5 steps to setting up a fundraising programme from scratch
We talk to a great many deal of organisations who are just starting out in fundraising, some are toddlers, and some are trying to grow specific areas of their fundraising programme. We want to help them all and we look at a few fundamentals that we believe are essential as a backbone of a solid fundraising programme before we get to work with them. Here’s our top tips for starting a fundraising programme from scratch.
1 Feasibility & Research
A feasibility study will help guide and direct a strong fundraising programme and it will establish whether or not your cause is one that people will support and may help you identify possible supporters.
A feasibility study for your fundraising programme will include interviews with individuals, corporates and funders. They will range from people who know your organisation well, people who have never heard of you before and some key decision makers in the charitable sector i.e. funders.
What you’re wanting to learn from them is whether they would be supportive, is your fundraising target realistic, and where do they think the money will come from.
Basically throughout this process you’re testing out your case for support (see: developing your case for support)
In your research phase you will also want to work out what resources you need for instance: website changes, database, donation page (with payment system), policies and procedures.
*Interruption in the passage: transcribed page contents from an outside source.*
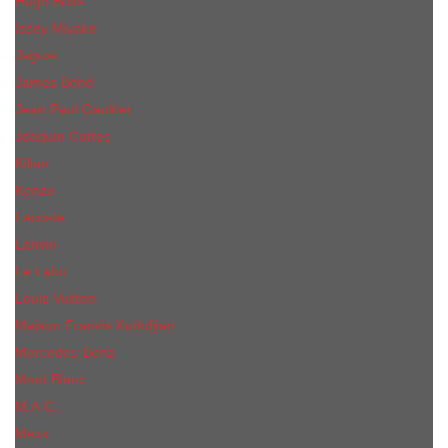
Hugo Boss
Issey Miyake
Jaguar
James Bond
Jean Paul Gaultier
Joaquin Сortes
Kilian
Kenzo
Lacoste
Lanvin
Le Labo
Louis Vuitton
Maison Francis Kurkdjian
Mercedes-Benz
Mont Blanc
M.А.C.
Mexx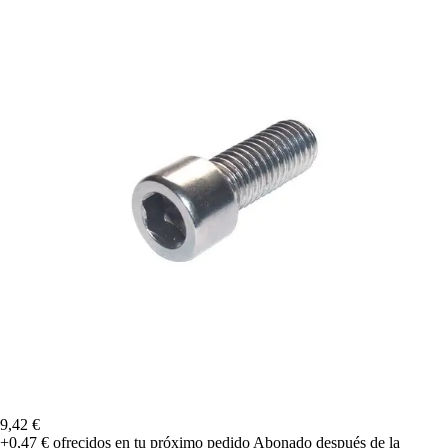
9,42 €
+0,47 €
ofrecidos en tu próximo pedido
Abonado después de la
Some of these will require a budget.
2 Commitment from Board
You need to get commitment from your board. Without it everything else will be more difficult such as getting your fundraising plan approved, getting the right resourcing and support so your plan succeeds.
Your organisations Board needs to be committed from the get go. We need them to be saying YES this is exciting and will help us grow, rather than frowning about spending money on something that isn’t a short term fix. We want them to invest rather than cut down expenditure.
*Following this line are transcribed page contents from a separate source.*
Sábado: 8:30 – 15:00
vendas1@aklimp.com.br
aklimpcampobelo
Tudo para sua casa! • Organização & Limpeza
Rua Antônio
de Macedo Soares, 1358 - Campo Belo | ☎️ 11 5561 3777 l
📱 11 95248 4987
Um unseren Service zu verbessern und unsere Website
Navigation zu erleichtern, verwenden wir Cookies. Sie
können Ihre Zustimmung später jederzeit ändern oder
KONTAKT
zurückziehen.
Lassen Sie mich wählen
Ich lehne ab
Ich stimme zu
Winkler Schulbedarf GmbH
Plan. Plan. Plan. Plan. Plan.
Plan out different scenarios, plan out step-by-step processes, plan messaging, plan plan plan.
As part of your plan you should be setting a budget of income and expenditure and you should do it over a few years. Fundraising is not a short-term fix or a plan you can whip together overnight. Spend some time on this and set some realistic timeframes and communicate this to your manager or board. If you’re not working full time on it – make it months not weeks. You want your fundraising plan to be infallible!
Your plan should include more than one revenue stream from individuals, business, trusts and foundations. Funds can come in from regular giving, campaigns, events, bequests, grants, partnerships, community fundraisers and your plan should detail how you will engage in these fundraising activities, when you will, and how much you expect to raise (targets) from these activities.
As part of your plan there are two key policies you need in place before you start fundraising, they are your Gift Acceptance and Privacy Policies.
Right, so now you have a plan, a budget and board support. Now you need the resources you’ve identified as part of your research and planning for instance, a fundraising database. You will also need your Board’s time.
Get your board to set up a fundraising committee. The committee will comprise of a couple of people from your board, your director, you and maybe a finance person. It’s important that there is a mix of governance and operations represented (and that the fundraiser is on that committee!!). The committee shows us two things: that the organisation is ready for fundraising and that they’re prepared to set some dedicated time aside for the purpose of planning and supporting the organisation in its fundraising.
Investment is the key term here. We need to invest resource, money and time into the things we believe are important so if the financial sustainability of your organisation is important then a strong fundraising programme will be an essential part in achieving that.
Things you will also need for your fundraising programme: a fundraising database, donation page, and gift acknowledgement procedure.
Now we get to the real fun bit! This is when you start to engage with your supporters and potential supporters.
Stay committed, ask for support when you need it, stick to the plan. The plan is there for a reason, it is the foundation of effective implementation and building of a sustainable fundraising programme. Evaluate after a period of time, amend if necessary.
In all of this don’t forget your supporters. They’re the ones who are going to make your fundraising programme successful. Fundraising is not about money but it is about people. Keep in contact, appreciate them and they will stick around. They will make the difference.